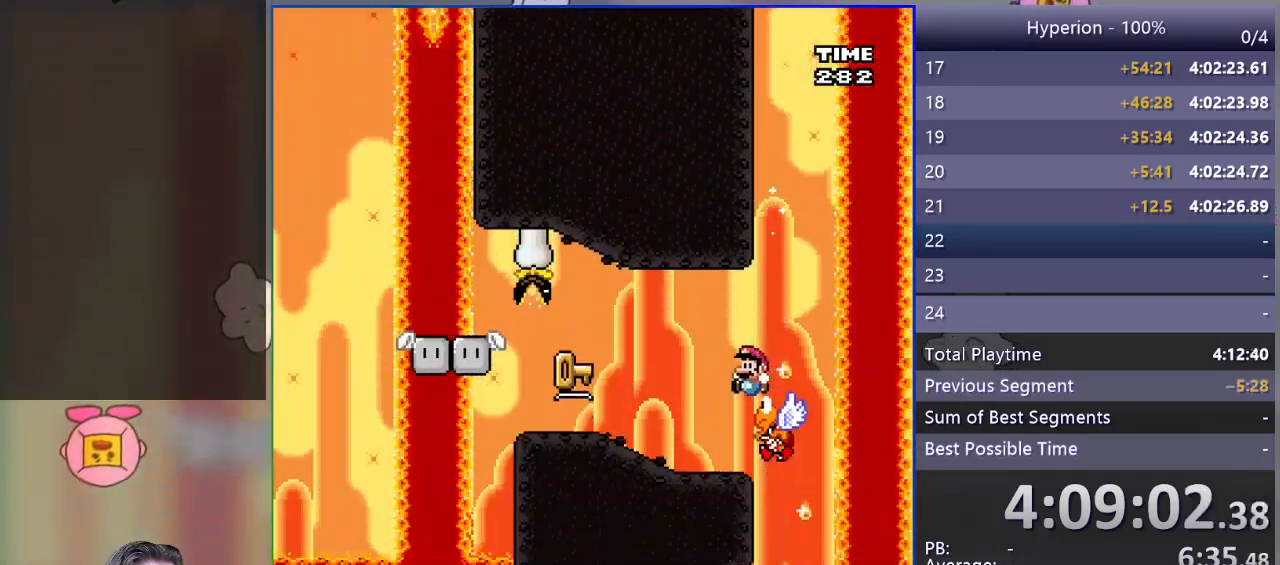
{"buttons": ["SQUARE"], "events": [[300, "CROSS", "up"], [300, "DPAD_LEFT", "up"]]}
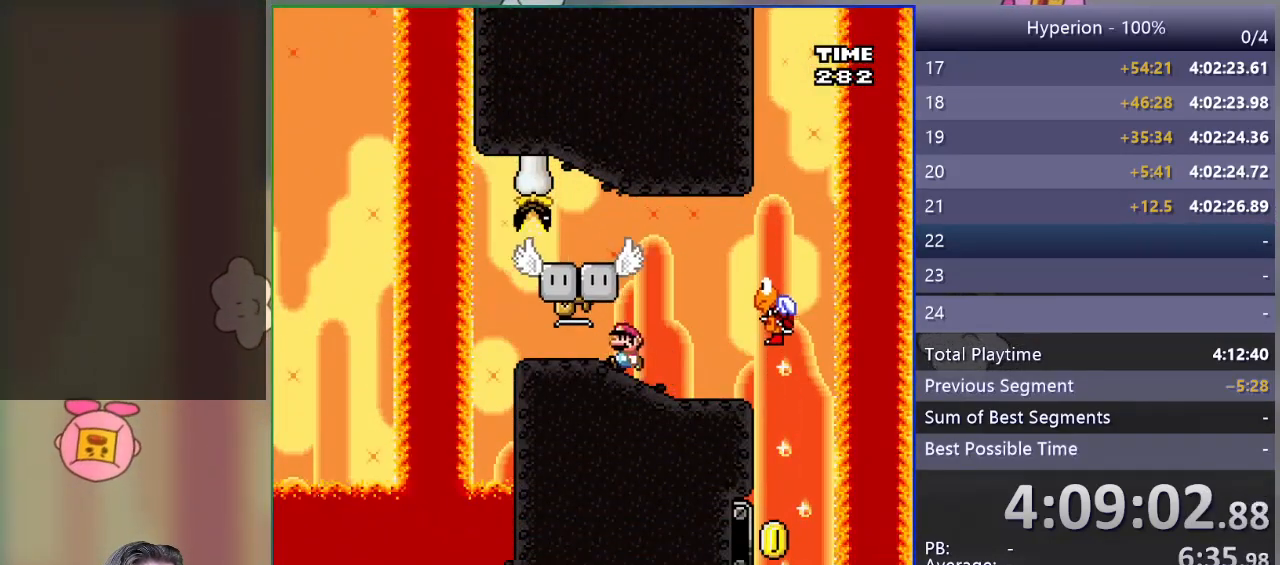
{"buttons": ["SQUARE", "DPAD_RIGHT"], "events": [[100, "DPAD_LEFT", "down"], [233, "DPAD_LEFT", "up"], [250, "CROSS", "down"], [300, "DPAD_RIGHT", "down"], [317, "CROSS", "up"]]}
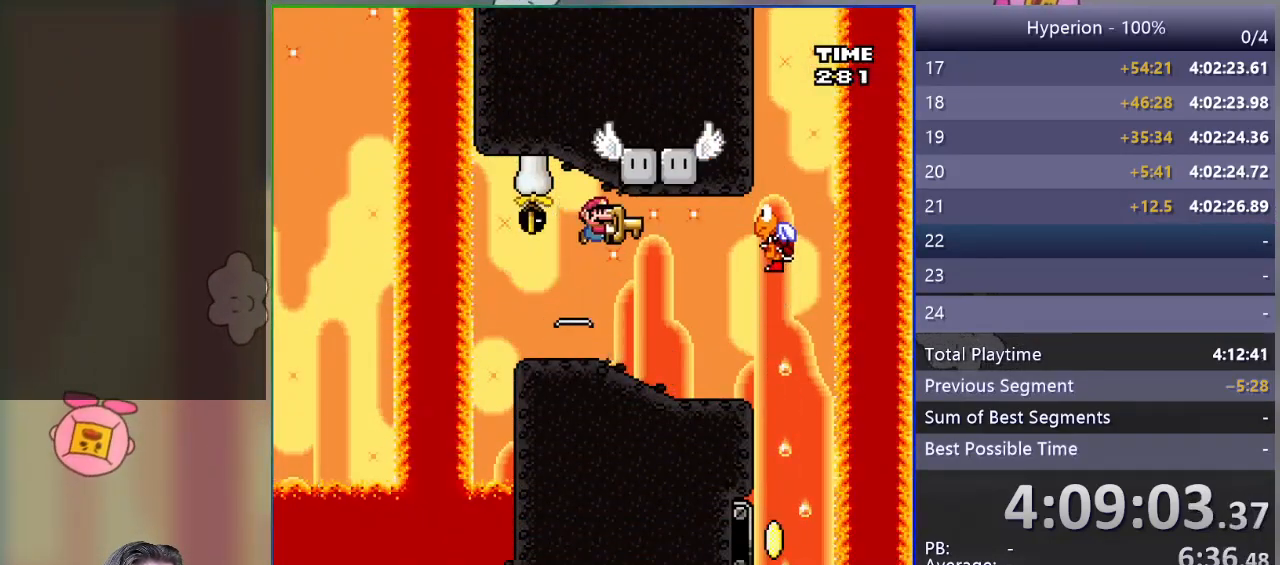
{"buttons": ["SQUARE", "DPAD_RIGHT"], "events": []}
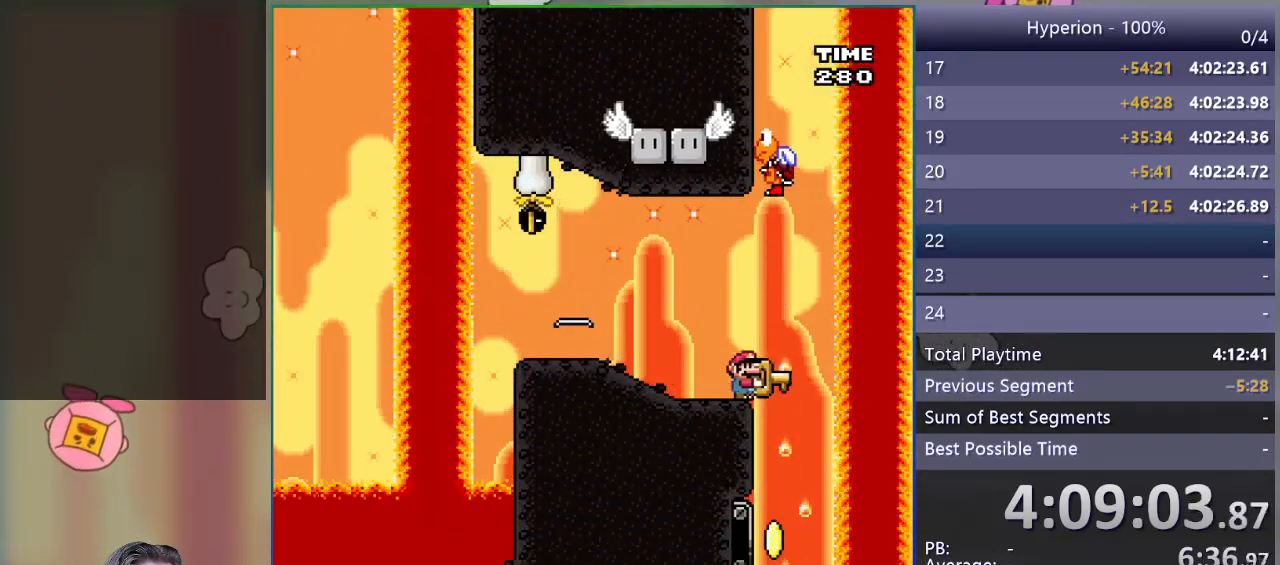
{"buttons": ["CROSS", "SQUARE", "DPAD_LEFT"], "events": [[33, "DPAD_RIGHT", "up"], [100, "DPAD_LEFT", "down"], [283, "CROSS", "down"]]}
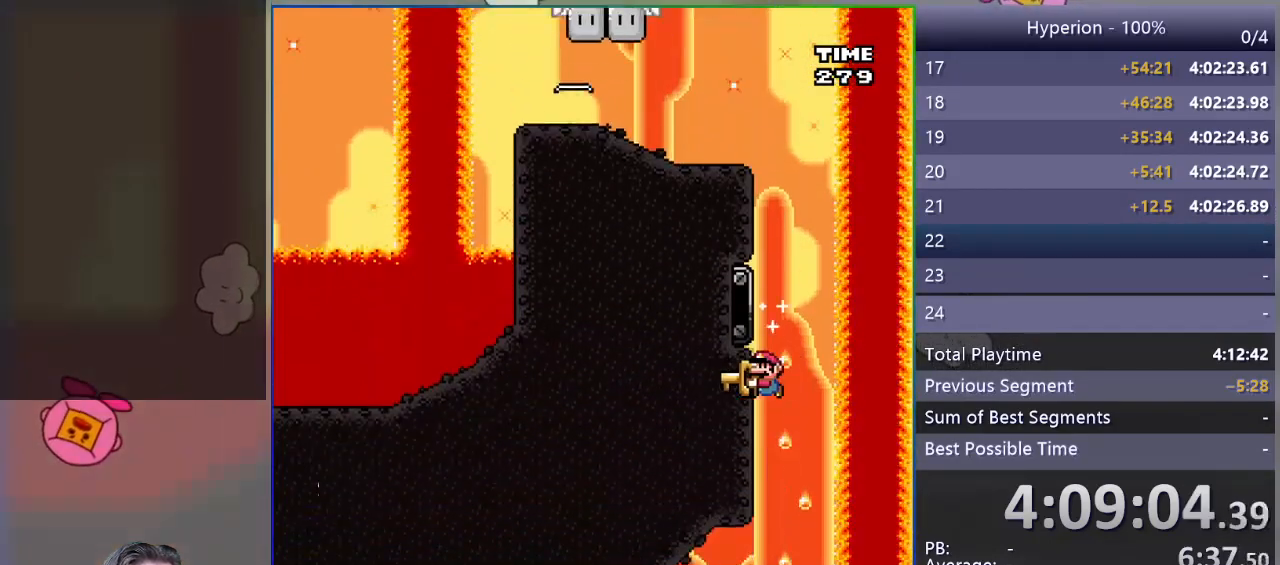
{"buttons": ["CROSS", "SQUARE"], "events": [[183, "DPAD_LEFT", "up"]]}
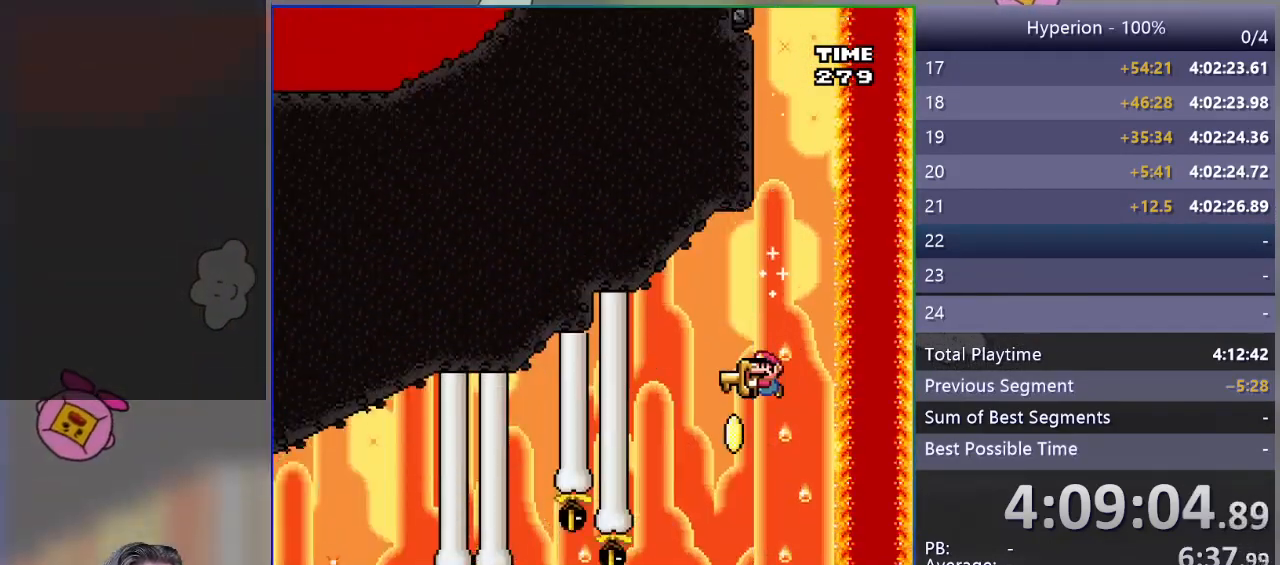
{"buttons": ["CROSS", "SQUARE"], "events": [[117, "DPAD_LEFT", "down"], [333, "DPAD_LEFT", "up"]]}
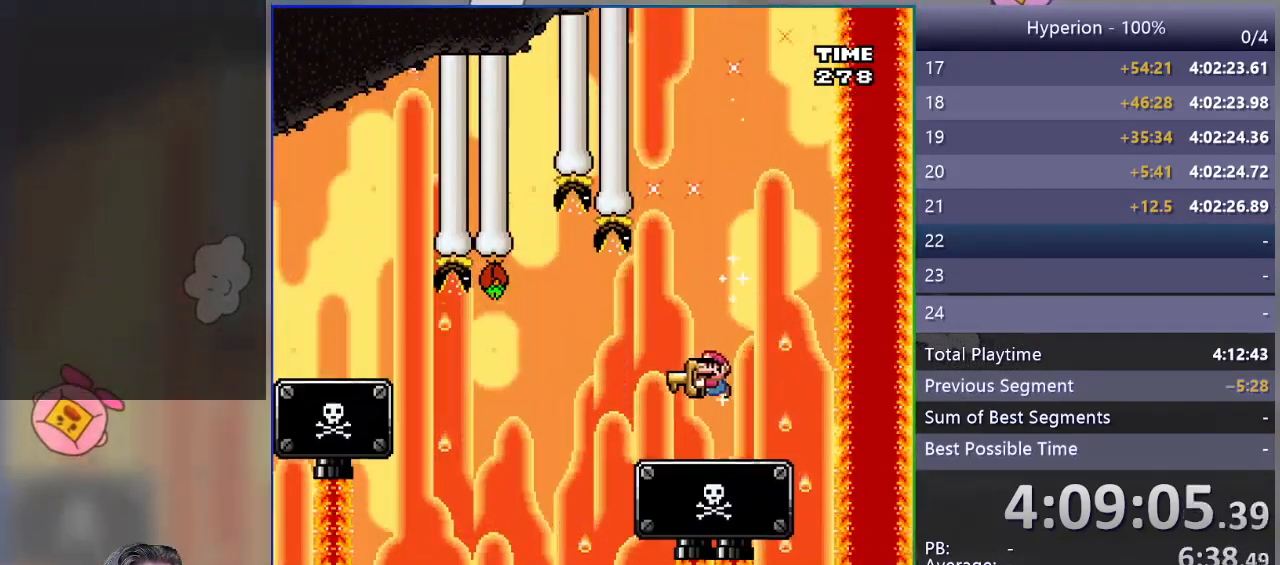
{"buttons": ["SQUARE", "DPAD_RIGHT"], "events": [[133, "DPAD_LEFT", "down"], [283, "CROSS", "up"], [283, "DPAD_LEFT", "up"], [350, "CROSS", "down"], [350, "DPAD_RIGHT", "down"], [483, "CROSS", "up"]]}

▶ **Work order**:
Check every line of the records, and copy the ones that hold the word "down".

▶ **Answer section**:
{"buttons": ["SQUARE", "DPAD_RIGHT"], "events": [[100, "DPAD_LEFT", "down"], [233, "DPAD_LEFT", "up"], [250, "CROSS", "down"], [300, "DPAD_RIGHT", "down"], [317, "CROSS", "up"]]}
{"buttons": ["CROSS", "SQUARE", "DPAD_LEFT"], "events": [[33, "DPAD_RIGHT", "up"], [100, "DPAD_LEFT", "down"], [283, "CROSS", "down"]]}
{"buttons": ["CROSS", "SQUARE"], "events": [[117, "DPAD_LEFT", "down"], [333, "DPAD_LEFT", "up"]]}
{"buttons": ["SQUARE", "DPAD_RIGHT"], "events": [[133, "DPAD_LEFT", "down"], [283, "CROSS", "up"], [283, "DPAD_LEFT", "up"], [350, "CROSS", "down"], [350, "DPAD_RIGHT", "down"], [483, "CROSS", "up"]]}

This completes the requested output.